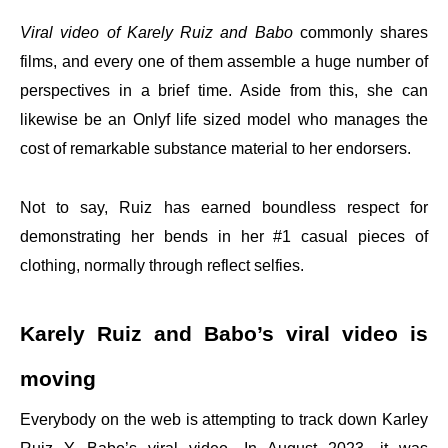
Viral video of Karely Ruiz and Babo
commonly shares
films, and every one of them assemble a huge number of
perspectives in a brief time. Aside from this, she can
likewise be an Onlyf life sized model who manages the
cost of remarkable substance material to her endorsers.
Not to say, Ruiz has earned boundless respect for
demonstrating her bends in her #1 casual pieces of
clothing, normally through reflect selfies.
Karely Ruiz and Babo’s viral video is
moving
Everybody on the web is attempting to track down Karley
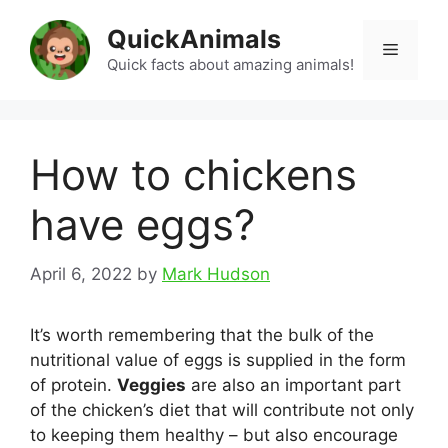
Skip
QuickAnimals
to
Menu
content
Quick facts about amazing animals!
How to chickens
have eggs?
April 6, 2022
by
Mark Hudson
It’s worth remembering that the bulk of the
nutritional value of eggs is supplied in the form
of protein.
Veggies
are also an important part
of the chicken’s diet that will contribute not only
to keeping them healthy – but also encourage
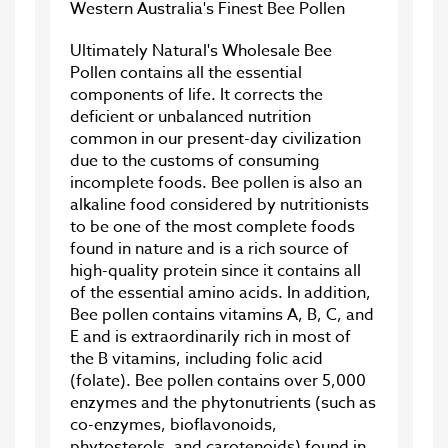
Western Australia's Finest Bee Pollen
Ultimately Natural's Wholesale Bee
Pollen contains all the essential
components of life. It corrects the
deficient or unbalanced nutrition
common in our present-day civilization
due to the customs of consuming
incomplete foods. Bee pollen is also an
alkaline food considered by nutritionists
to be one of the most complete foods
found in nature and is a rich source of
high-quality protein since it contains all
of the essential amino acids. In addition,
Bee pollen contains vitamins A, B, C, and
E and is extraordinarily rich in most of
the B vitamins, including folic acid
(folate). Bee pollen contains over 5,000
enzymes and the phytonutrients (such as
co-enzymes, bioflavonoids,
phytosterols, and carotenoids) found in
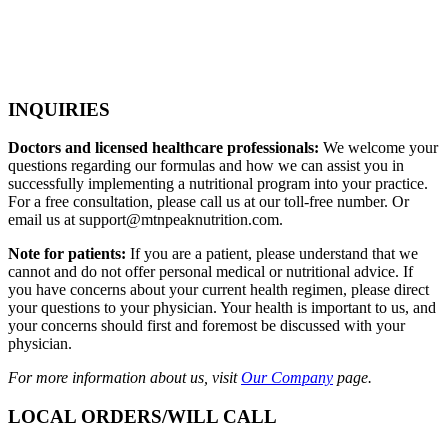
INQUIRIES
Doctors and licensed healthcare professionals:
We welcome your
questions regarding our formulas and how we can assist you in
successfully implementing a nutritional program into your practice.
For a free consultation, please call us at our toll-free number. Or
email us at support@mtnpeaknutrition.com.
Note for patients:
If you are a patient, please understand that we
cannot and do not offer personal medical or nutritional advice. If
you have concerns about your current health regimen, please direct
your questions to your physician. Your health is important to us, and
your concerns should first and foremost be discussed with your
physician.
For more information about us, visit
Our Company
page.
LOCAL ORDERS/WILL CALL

──────

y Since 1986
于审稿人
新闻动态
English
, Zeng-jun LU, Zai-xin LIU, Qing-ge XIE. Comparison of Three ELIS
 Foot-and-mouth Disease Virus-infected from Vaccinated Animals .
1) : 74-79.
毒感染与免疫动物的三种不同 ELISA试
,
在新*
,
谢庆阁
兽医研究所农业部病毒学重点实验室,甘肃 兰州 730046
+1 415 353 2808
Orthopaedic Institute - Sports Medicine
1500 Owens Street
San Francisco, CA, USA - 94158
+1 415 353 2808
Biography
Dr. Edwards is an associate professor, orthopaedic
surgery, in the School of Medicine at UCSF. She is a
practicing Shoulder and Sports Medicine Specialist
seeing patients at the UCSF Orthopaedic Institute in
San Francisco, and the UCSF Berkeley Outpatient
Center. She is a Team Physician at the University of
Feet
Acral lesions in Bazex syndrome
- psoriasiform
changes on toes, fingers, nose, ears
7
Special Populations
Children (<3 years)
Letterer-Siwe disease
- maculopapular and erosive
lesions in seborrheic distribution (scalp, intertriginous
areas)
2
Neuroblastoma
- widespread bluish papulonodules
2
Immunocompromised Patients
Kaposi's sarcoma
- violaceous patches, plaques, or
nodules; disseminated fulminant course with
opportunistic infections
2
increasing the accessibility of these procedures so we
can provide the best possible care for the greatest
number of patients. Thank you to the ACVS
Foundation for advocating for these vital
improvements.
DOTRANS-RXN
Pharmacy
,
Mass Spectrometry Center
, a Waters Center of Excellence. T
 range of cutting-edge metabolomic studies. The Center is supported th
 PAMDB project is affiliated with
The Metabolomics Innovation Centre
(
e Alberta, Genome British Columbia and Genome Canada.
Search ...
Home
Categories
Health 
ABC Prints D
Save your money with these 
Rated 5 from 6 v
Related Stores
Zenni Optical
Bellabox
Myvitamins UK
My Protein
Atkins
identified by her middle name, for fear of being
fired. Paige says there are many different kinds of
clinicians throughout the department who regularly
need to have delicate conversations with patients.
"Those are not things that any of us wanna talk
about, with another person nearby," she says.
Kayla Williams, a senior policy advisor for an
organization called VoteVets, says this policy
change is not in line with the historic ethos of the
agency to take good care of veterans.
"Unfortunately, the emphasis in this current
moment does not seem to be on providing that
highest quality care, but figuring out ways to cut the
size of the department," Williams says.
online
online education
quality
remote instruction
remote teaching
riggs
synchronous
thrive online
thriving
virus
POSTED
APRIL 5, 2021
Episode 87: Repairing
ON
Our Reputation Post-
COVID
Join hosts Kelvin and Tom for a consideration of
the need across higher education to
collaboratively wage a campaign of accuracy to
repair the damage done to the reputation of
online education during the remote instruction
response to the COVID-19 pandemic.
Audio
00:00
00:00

──────

Your task → Which lines of the data include the string "important"? Find them and copy each one.

Solved problem →
are also an important part
your questions to your physician. Your health is important to us, and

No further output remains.